> [DOCUMENT SEGMENT]:

As a matter of policy and following a Parliamentary undertaking to that effect, this limited subset of PACE powers can be exercised only in relation to investigations carried out by immigration officers, and by those immigration officers who are suitably trained and accredited to use them. The circumstances in which these powers can be exercised include:

CFI officers’ powers of entry, search and seizure under Section 8 of the Police and Criminal Evidence Act (PACE) 1984

Under Section 8 Police and Criminal Evidence Act 1984 CFI officers can apply to a justice of the peace for a section 8 warrant to enter and search premises for evidence likely to be of substantial value to an investigation of an indictable immigration offence. There must be reasonable grounds for believing that there is evidence relating to that offence, or to another connected or similar indictable offence, on the premises. Section 8(2) PACE provides that immigration officers may seize and retain anything for which a search has been authorised under the warrant.

For more information about what should be considered by all CFI officers when submitting Police and Criminal Evidence Act (PACE) warrant applications and production orders in the course of a criminal investigation see: Search warrants and production orders.

If you are an immigration officer in Scotland and Northern Ireland, you use the same Part 3 powers under the Immigration Acts as immigration officers in other parts of the UK. These remain the main powers you use to apply for a warrant. In Scotland for offences, such as trafficking, contained within section 14 of the Asylum and Immigration (Treatment of Claimants, etc.) Act 2004 general evidence warrants for investigations may be obtained from a Sheriff with the application submitted by the procurator fiscal. Immigration officers may seize and retain anything for which a search has been authorised under the warrant.

CFI officers’ powers of entry, search and seizure under Section 9 of the Police and Criminal Evidence Act (PACE) 1984

Under Section 9 Police and Criminal Evidence Act 1984 CFI officers may apply to a judge to order access to excluded or special procedure material under Schedule 1 of PACE if one or more of the sets of access conditions are satisfied. Under paragraph 13 Schedule 1 PACE, CFI officers may seize and retain anything for which entry and search has been authorised by the warrant issued under paragraph 12 of that schedule.

> [EXERCISE INSTRUCTIONS]:
[A] Answer these questions from the PACE powers text:
(i) Under Section 8, who do CFI officers apply to for a warrant to enter and search premises?
(ii) In Scotland, for offences under section 14 of the 2004 Act, who may grant general evidence warrants?
(iii) Under Section 9, who do CFI officers apply to for access to excluded or special procedure material?
[B] Reproduce word for word the stretch of the PACE powers text from "Under Section 8 Police" through "and production orders.".
None of the material is needed for the work here.

> [SOURCE DATA]:
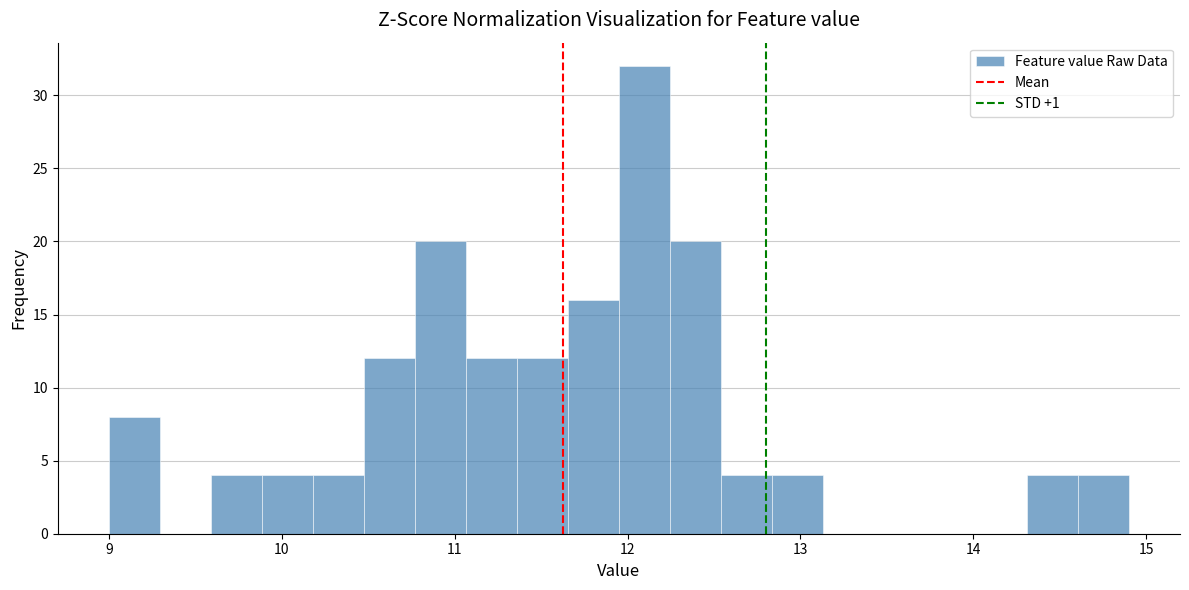

Around what value on the x-axis is the tallest bar? Give the approximate position of its centre, as read against the axis.

12.1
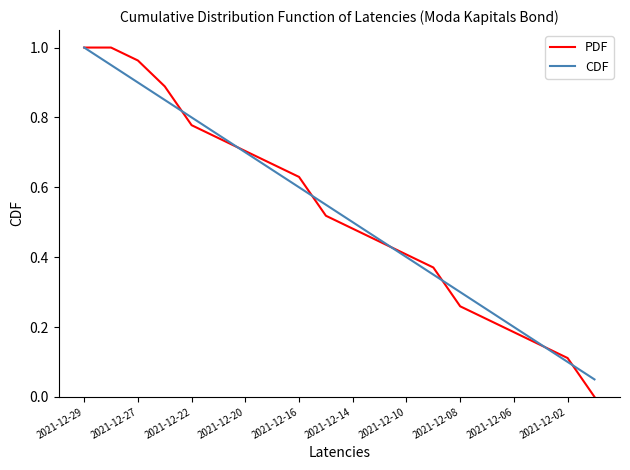

True or false: CDF has more than 0 points higher than both neighbors.

False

> [TASK-BY-TASK OUTPUTS]:
[A]
(i) A justice of the peace.
(ii) A Sheriff, on an application submitted by the procurator fiscal.
(iii) A judge.

[B]
Under Section 8 Police and Criminal Evidence Act 1984 CFI officers can apply to a justice of the peace for a section 8 warrant to enter and search premises for evidence likely to be of substantial value to an investigation of an indictable immigration offence. There must be reasonable grounds for believing that there is evidence relating to that offence, or to another connected or similar indictable offence, on the premises. Section 8(2) PACE provides that immigration officers may seize and retain anything for which a search has been authorised under the warrant.

For more information about what should be considered by all CFI officers when submitting Police and Criminal Evidence Act (PACE) warrant applications and production orders in the course of a criminal investigation see: Search warrants and production orders.